Flora defines this technique as a form of "legitimate defense" against what he calls "the improper attitude of reviewers." His analogy is illuminating: "It's like protecting yourself from the possibility of being judged not by a human, as would be correct, but by a machine." The principle that Flora invokes is that of the human-in-the-loop: "If we hold to the principles of artificial intelligence whereby humans must make decisions that impact humans, that is the way to protect oneself from indiscriminate use."

Flora does not ignore the complexities of the problem, acknowledging that "from a cybersecurity and knowledge management point of view, it is a bit more complex," but he stands firm in his position: the fundamental error is not in inserting the prompts, but in entrusting "decisions that impact humans directly to machines."

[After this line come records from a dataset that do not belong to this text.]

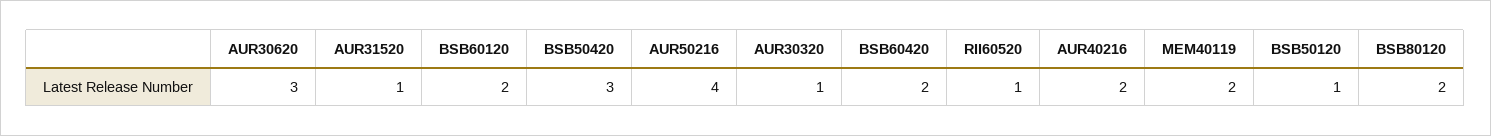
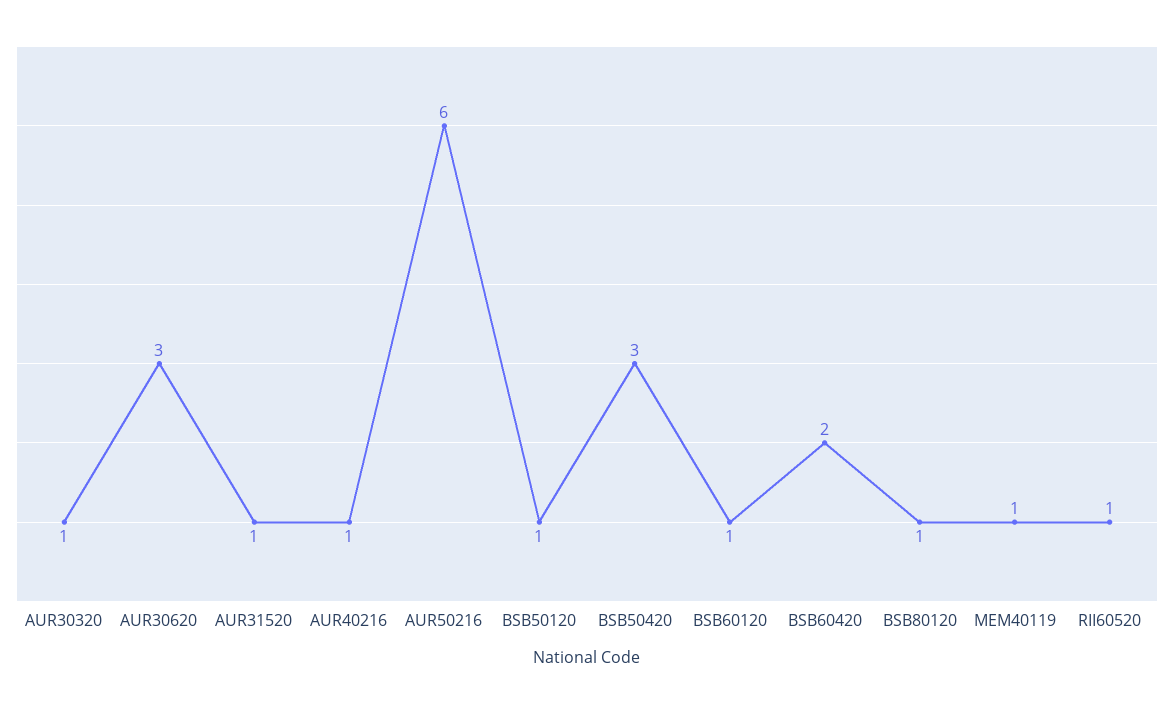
  {
    "AUR30620": 3,
    "AUR31520": 1,
-   "BSB60120": 2,
+   "BSB60120": 1,
    "BSB50420": 3,
-   "AUR50216": 4,
+   "AUR50216": 6,
    "AUR30320": 1,
    "BSB60420": 2,
    "RII60520": 1,
-   "AUR40216": 2,
+   "AUR40216": 1,
-   "MEM40119": 2,
+   "MEM40119": 1,
    "BSB50120": 1,
-   "BSB80120": 2
+   "BSB80120": 1
  }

The Middle Ground: Where Does the Truth Lie?

The reality, as often happens in matters that touch the boundaries of technology and ethics, is probably more nuanced than either position suggests. As the Committee on Publication Ethics (COPE) observes, the phenomenon of hidden prompts falls into a gray area where "intentions may be benign but the systemic consequences remain problematic."

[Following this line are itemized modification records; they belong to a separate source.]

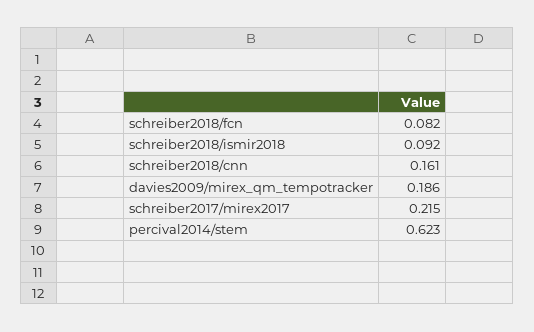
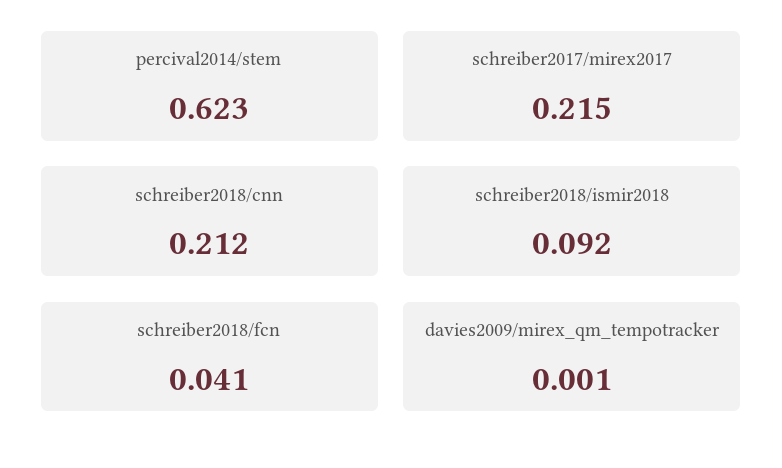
  {
-   "schreiber2018/fcn": 0.082,
+   "schreiber2018/fcn": 0.041,
    "schreiber2018/ismir2018": 0.092,
-   "schreiber2018/cnn": 0.161,
+   "schreiber2018/cnn": 0.212,
-   "davies2009/mirex_qm_tempotracker": 0.186,
+   "davies2009/mirex_qm_tempotracker": 0.001,
    "schreiber2017/mirex2017": 0.215,
    "percival2014/stem": 0.623
  }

The fundamental paradox is this: if the use of AI in peer review is prohibited by conference policies, how can it be legitimate to use techniques that only work if someone violates those same policies? It is like installing hidden cameras to find out if someone is illegally entering your home—but the cameras themselves may be illegal.

And You, Where Do You Stand?

As we write these lines, the debate continues to rage in academic mailing lists, on specialized forums, and in conversations among colleagues around the world. The question remains open, suspended between code and conscience, between innovation and integrity.

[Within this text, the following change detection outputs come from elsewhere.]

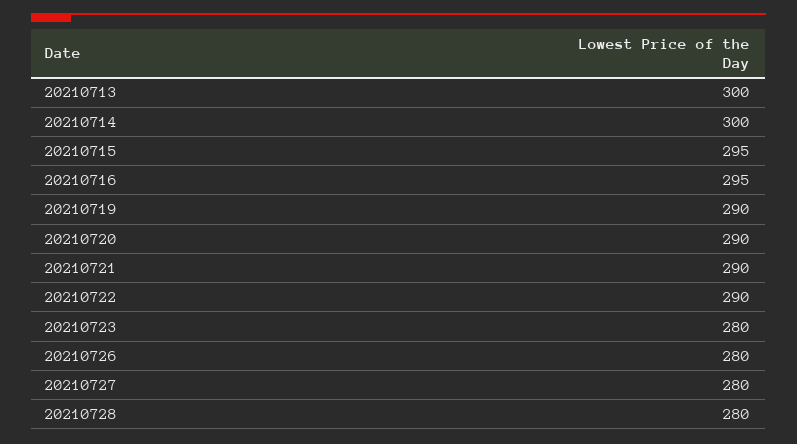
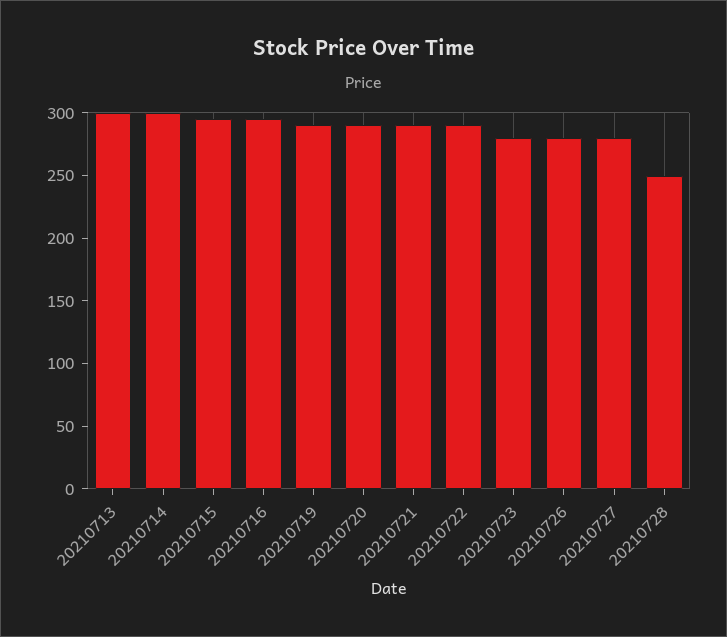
  {
    "20210713": 300,
    "20210714": 300,
    "20210715": 295,
    "20210716": 295,
    "20210719": 290,
    "20210720": 290,
    "20210721": 290,
    "20210722": 290,
    "20210723": 280,
    "20210726": 280,
    "20210727": 280,
-   "20210728": 280
+   "20210728": 250
  }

On the one hand, we live in an era where artificial intelligence is revolutionizing every aspect of scientific research, from formulating hypotheses to writing articles. On the other hand, peer review represents one of the most sacred pillars of the scientific method—a process that has allowed science to thrive for centuries precisely because of its transparency and rigor.

Perhaps the real question is not whether hidden prompts are right or wrong, but rather: how can the scientific community evolve to maintain the integrity of its work in a world where machines are becoming increasingly central to decision-making processes?

The answer, probably, we will all write together—researchers, publishers, AI developers, and informed readers like you. Because in the end, even this article you are reading could contain hidden prompts. But that, of course, is another story entirely.

Conclusions: Lessons from a Digital Deception

The story of hidden prompts represents a moment of transition for the global scientific community. It is not just a matter of a few researchers trying to bypass the system—it is the manifestation of deeper tensions between technological innovation and academic integrity.

As every good science fiction story has taught us, from the tales of Isaac Asimov to the dystopias of Philip K. Dick, the real danger does not lie in the technology itself, but in the way we choose to use it. Hidden prompts are our reminder that, even in the age of artificial intelligence, human responsibility remains the most critical component of the equation.

The future of scientific peer review will depend on our ability to build systems that are not only technically sophisticated, but also transparent, fair, and resistant to manipulation. It is a challenge that will require not only technological innovation, but also a deep reflection on the values we want to preserve in the advancement of human knowledge.

In an era where artificial intelligence is redefining the boundaries of what is possible, the most important lesson may be the oldest: trust, once lost, is incredibly difficult to rebuild. And in the world of science, trust is everything.